§ **Work to do**
A. Answer these questions from the Moon passage, one per line:
(i) On average, how often can a Blue Moon be expected?
(ii) What is the correct name for a Super Moon?
(iii) In what year will the next Super Blue Blood Moon occur?
B. Pull out, word for word, the stretch of the Moon passage that begins at the words "The most common theory" and stops after the words "killed the dinosaurs.".

The most common theory on why we even have a moon stems from the belief, some Mars-sized body collided with Earth, it is thought to have occurred about 4.5 billion ago. The debris from the collision accumulated in space, within Earth's gravitational field, and formed a molten body which eventually cooled, crystallized and hardened to form our present-day Moon. Now, this theory doesn't explain why the Earth even survived the impact. Considering the devastation a much smaller asteroid (about 10 km in diameter) caused, when it collided with us. This is believed to have happened approximately 66 million years ago and is presented as what presumably killed the dinosaurs.

Now, back to our story. Meteorologists seem bent on having names for every weather-related phenomenon, no matter how trivial, but naming the different ways our Moon appears has merit and is, of course, very interesting.

'Once in a Blue Moon' is a phrase we all know, but really few have any idea if they've ever seen one. The name would seem to indicate they must be rare, yet apparently, a Blue Moon is fairly common. It refers to situations where two full moons occur within a calendar month; but is the moon really blue? Well, not really, although under some atmospheric conditions, it may have a blue hue, due to light moving through airborne dust particles. On average, we can expect to see a Blue Moon about every 2.5 years.

A Super Moon, correctly called a Perigean Full Moon, is a state when the Moon looks abnormally large (i.e. up to 30% brighter and 15% larger). It occurs when the Moon is most closely situated compared to Earth.

A Blood Moon is evident when the Moon dips low in the sky during a total lunar eclipse, whereby a reddish glow is cast across the moon's surface. Occasionally, more than one of these lunar spectacles occurs simultaneously. This most recently occurred in 1982 and 2018, and the next event will occur in 2027, when all three lunar events coincide. This phenomenon is called a Super Blue Blood Moon – wow, really?! Interestingly, if a second new moon occurs in a month (e.g. that can only occur about every 32 months on average), a Black Moon is said to have occurred. Really, the Moon is still there, of course, but the darkness is so intense only the faintest sliver of light along part of its circumference may be visible.

§ **Data provided**
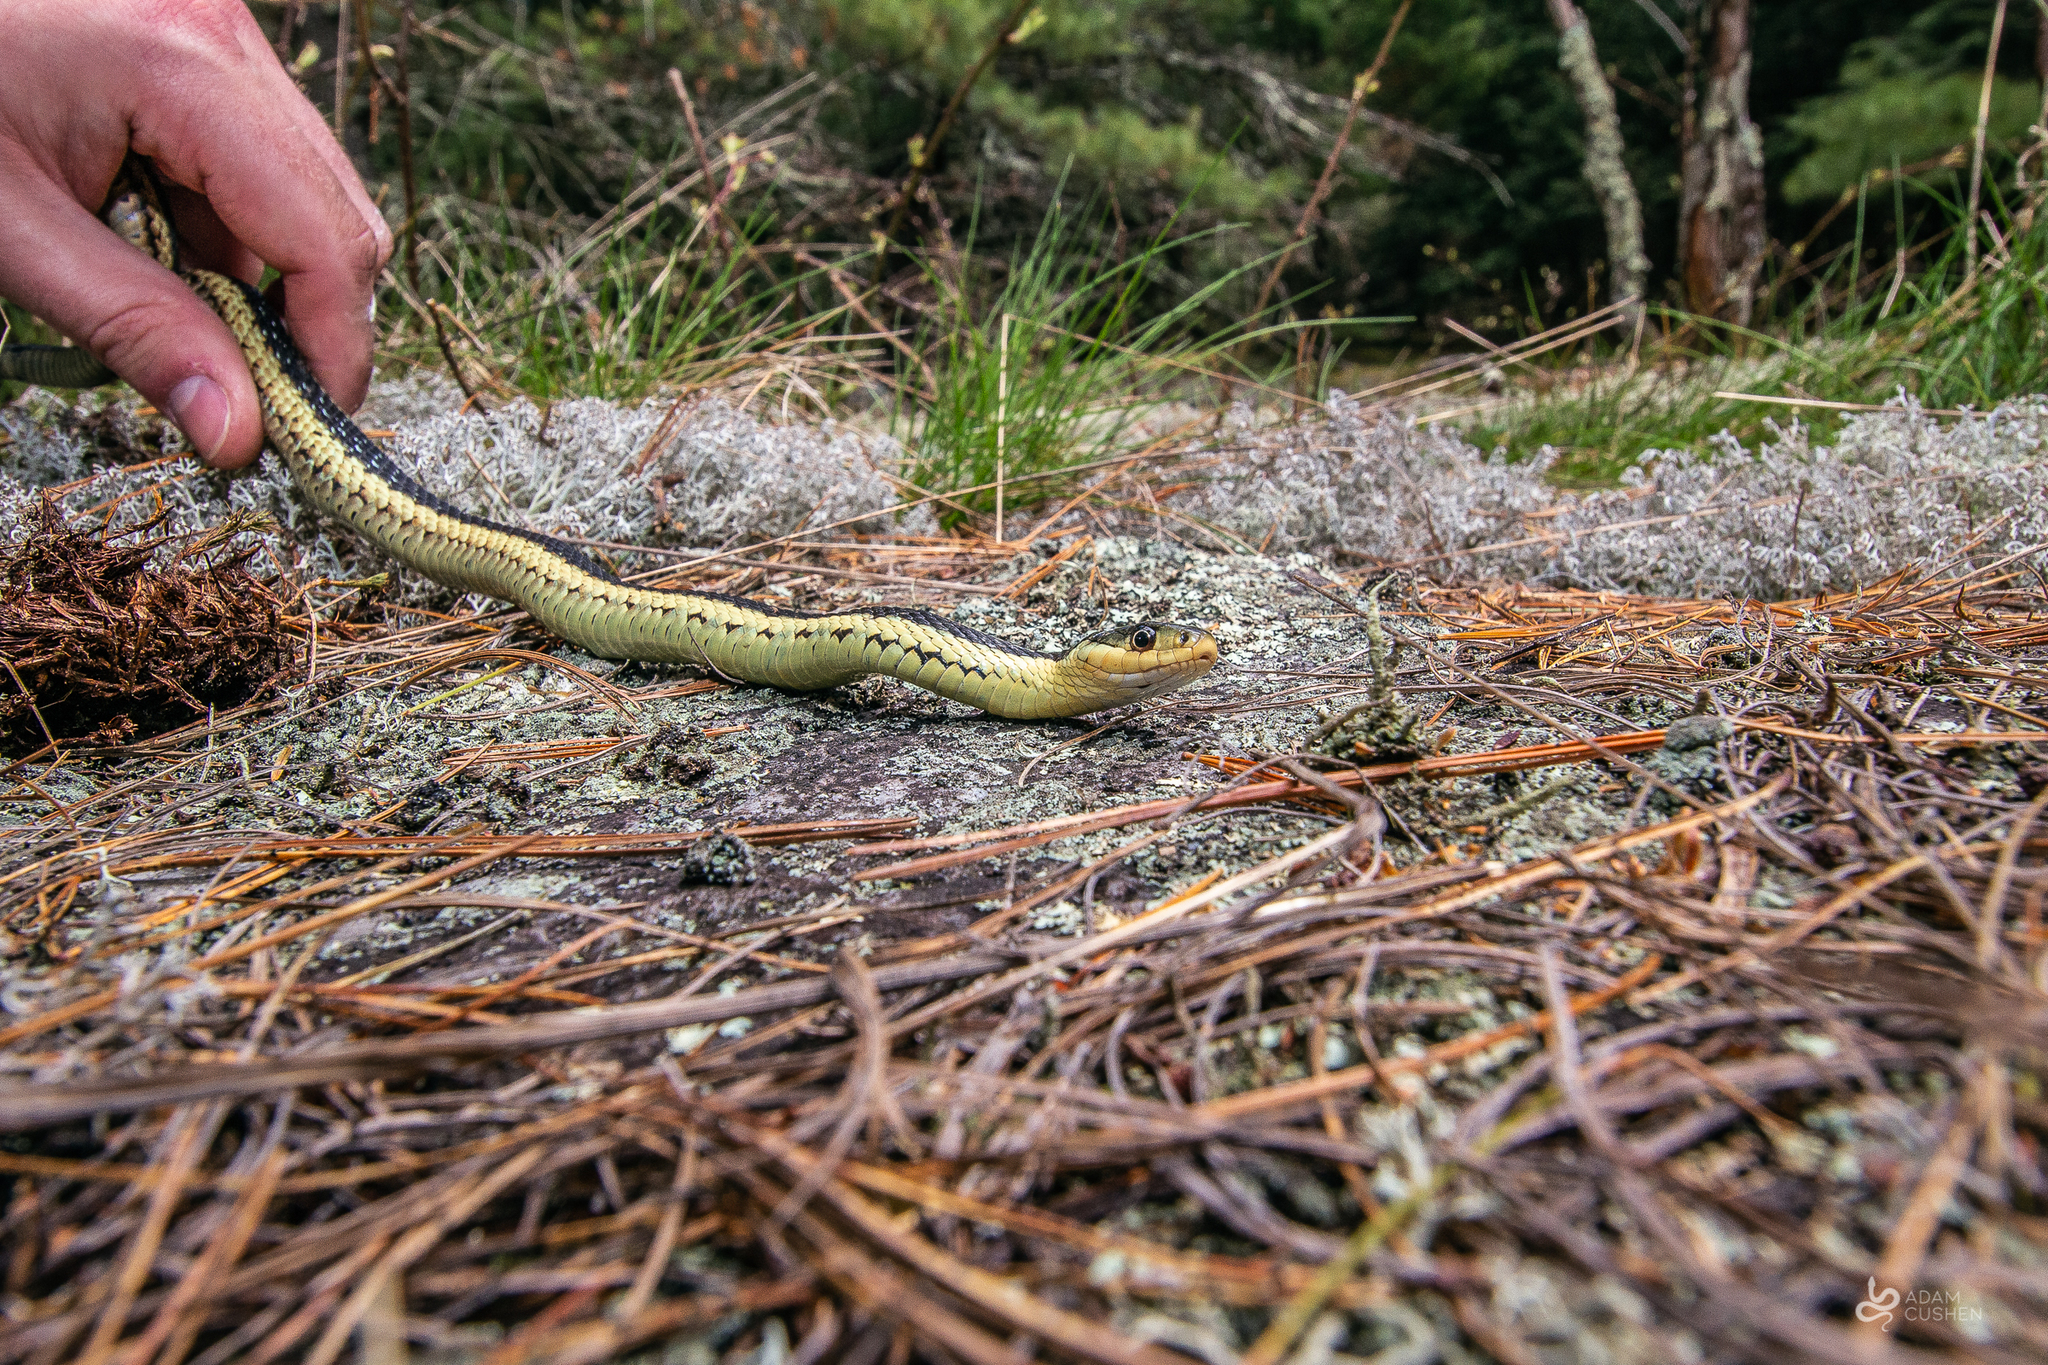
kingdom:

§ **Answers to the problems**
A.
(i) About every 2.5 years
(ii) A Perigean Full Moon
(iii) 2027

B.
The most common theory on why we even have a moon stems from the belief, some Mars-sized body collided with Earth, it is thought to have occurred about 4.5 billion ago. The debris from the collision accumulated in space, within Earth's gravitational field, and formed a molten body which eventually cooled, crystallized and hardened to form our present-day Moon. Now, this theory doesn't explain why the Earth even survived the impact. Considering the devastation a much smaller asteroid (about 10 km in diameter) caused, when it collided with us. This is believed to have happened approximately 66 million years ago and is presented as what presumably killed the dinosaurs.